At the most basic level, a brand is a promise. Over time, customers or businesses buying your product or making use of your services will build a picture of what they expect from your brand. The experience of interacting with your business will leave a lasting memory which, depending on the nature of that memory, will keep those customers coming back. Here are five of the benefits of a strong brand identity.
By far the biggest benefit of having a strong and consistent brand is the sense of loyalty it brings to customers. People are attracted to brands that they share values with, and over the long run, they form an emotional connection with the brands they interact with.
The net effect of this loyalty is that some businesses continue growing without having to do much marketing at all. In effect, the love for their brand is what propels their future sales, and this is a powerful and indeed cost-saving effect. Secondly, it ensures stables business revenues, saving your business from constant market swings and making a profitable business a more predictable scenario.
Casting a wide net
A strong brand with universal appeal can propel your business to new heights, and failure to identify this could put a cork in your growth projections. For example, your storefront brand may be appreciated by the local population but you should question whether its appeal translates beyond international waters.
A great way to approach this is to implement a digital marketing strategy to build your brand’s online presence. Of course, no-one knows your brand quite like you do, but if you are unable to commit the time nor workforce, then a good option will be to use a content marketing agency to put together a strategy that makes the most of what your brand has to offer.
Easily introduce new products
It is increasingly common for the most respected brands to flex their branding muscle and enter new markets. These markets would have some connection with the existing products or services the brand underwrites, but a very strong brand identify is a powerful tool – companies have stretched strong brands across what would seem to be almost unrelated marketplaces with great success.
If a large number of customers have a very strong sense of respect for your brand, you will be able to utilise this respect to push new products or services successfully, because the core associations your brand carries will automatically apply to your new offering – even if the customer has never experienced your version of a particular product.
Higher profit margins
Businesses that have strong brands find that their customers are willing to pay a premium in exchange for what they perceive to be reliable and consistent quality and service. If your customers have a strong positive association with your business, they will think twice before opting for a cheaper and less established product.
This sticky effect is one of the underpinnings of more profitable businesses. Because of their brand equity, these businesses can add a layer of profit to their revenue, which is simply not available to a new business, or to a business that has not taken equally good care to build a solid brand. Even if the actual product is identical to others, the trust embodied by a strong brand makes a higher price sustainable.
The powerful effect of a brand leads not only to higher profits but also to a very strong overall competitive advantage. It is much more difficult for a new company to enter into a market when there are already very strong brands in place.
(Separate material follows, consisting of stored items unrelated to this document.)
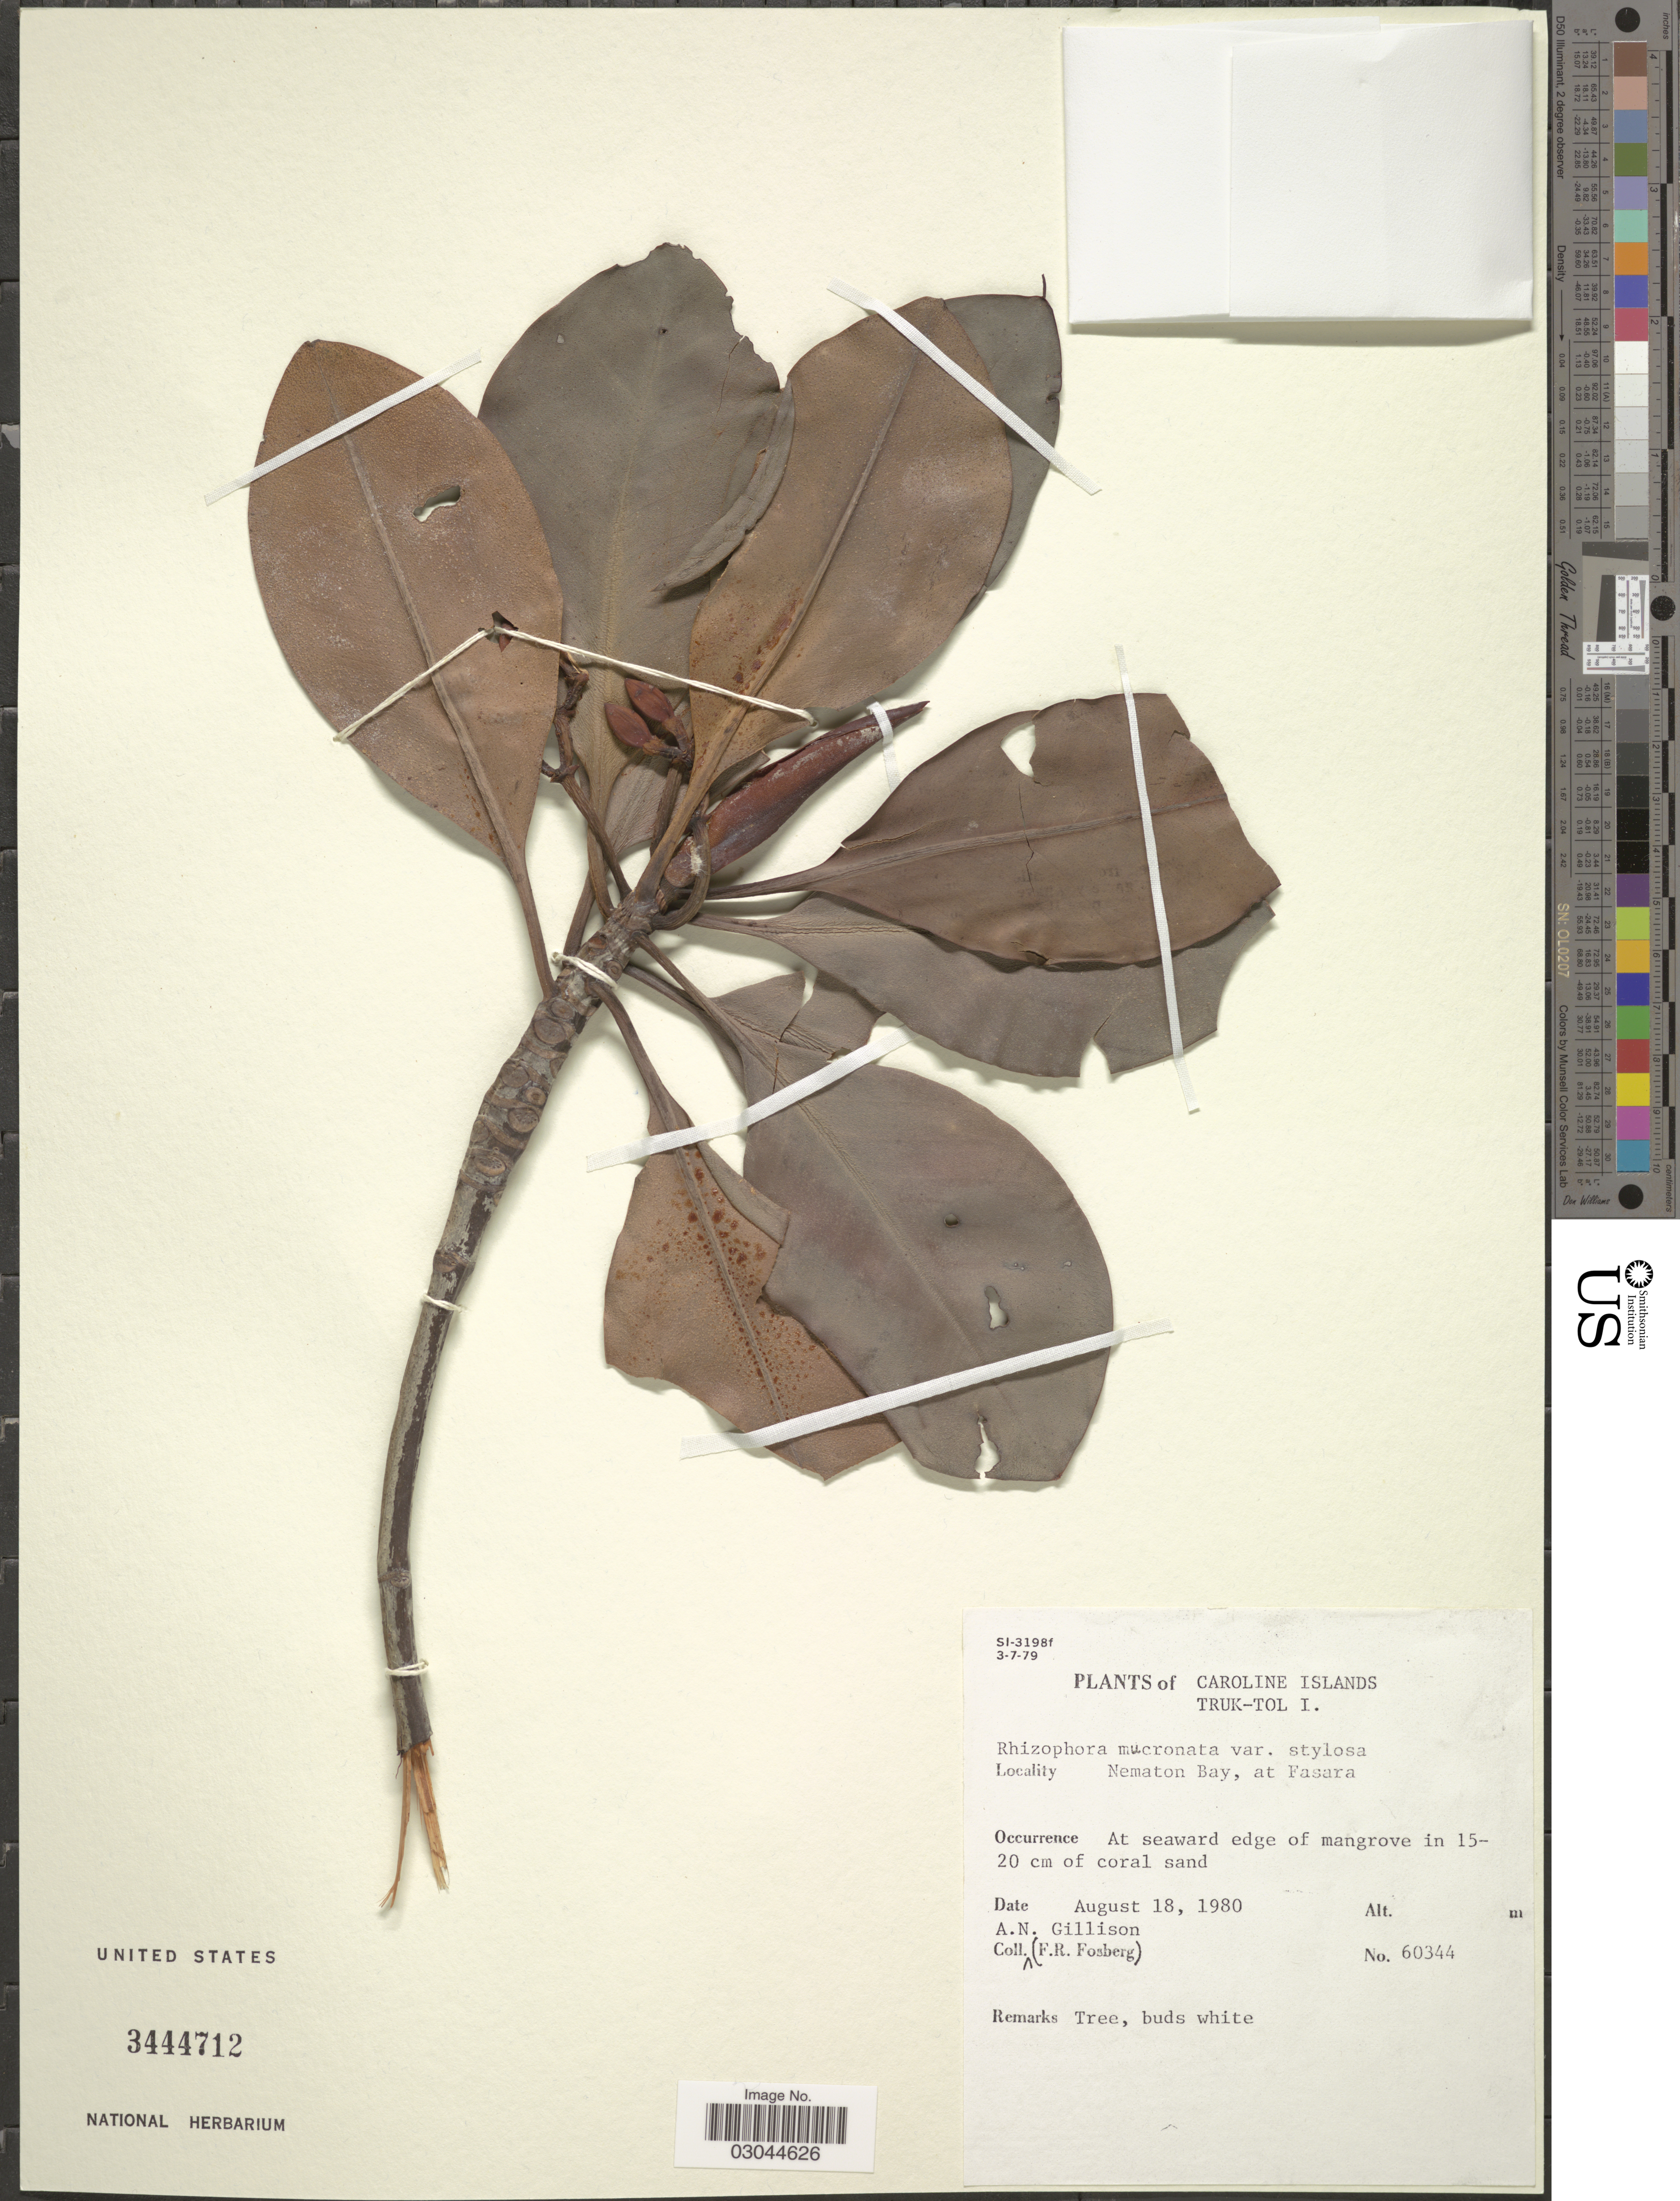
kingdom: Plantae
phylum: Tracheophyta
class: Magnoliopsida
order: Malpighiales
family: Rhizophoraceae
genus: Rhizophora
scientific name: Rhizophora mucronata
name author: Lam.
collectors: A. Gillison & F. R. Fosberg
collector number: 60344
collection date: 1980-08-18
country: Micronesia, Federated States of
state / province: Truk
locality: Caroline Islands. Truk-Tol I. Nematon Bay, at Fasara. At seaward edge of mangrove.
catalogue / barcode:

Your brand will also act as a defence against many of the competitive tactics often used: a competitor with a weaker brand would have to massively undercut you in price to counter the value of your brand, which in turn means that your business would not need to lower its prices all that much to be back in competitive territory.
Branding underlines profitability
It is far cheaper to maintain the custom of an existing consumer compared to the costs of acquiring a new one, so maintaining a strong and positive brand identity is highly beneficial to the bottom line of your business. It is also very effective as a measure to ward off competitors, while leaving everyone from employees to shareholders with the sense that they are involved in a business that is widely valued.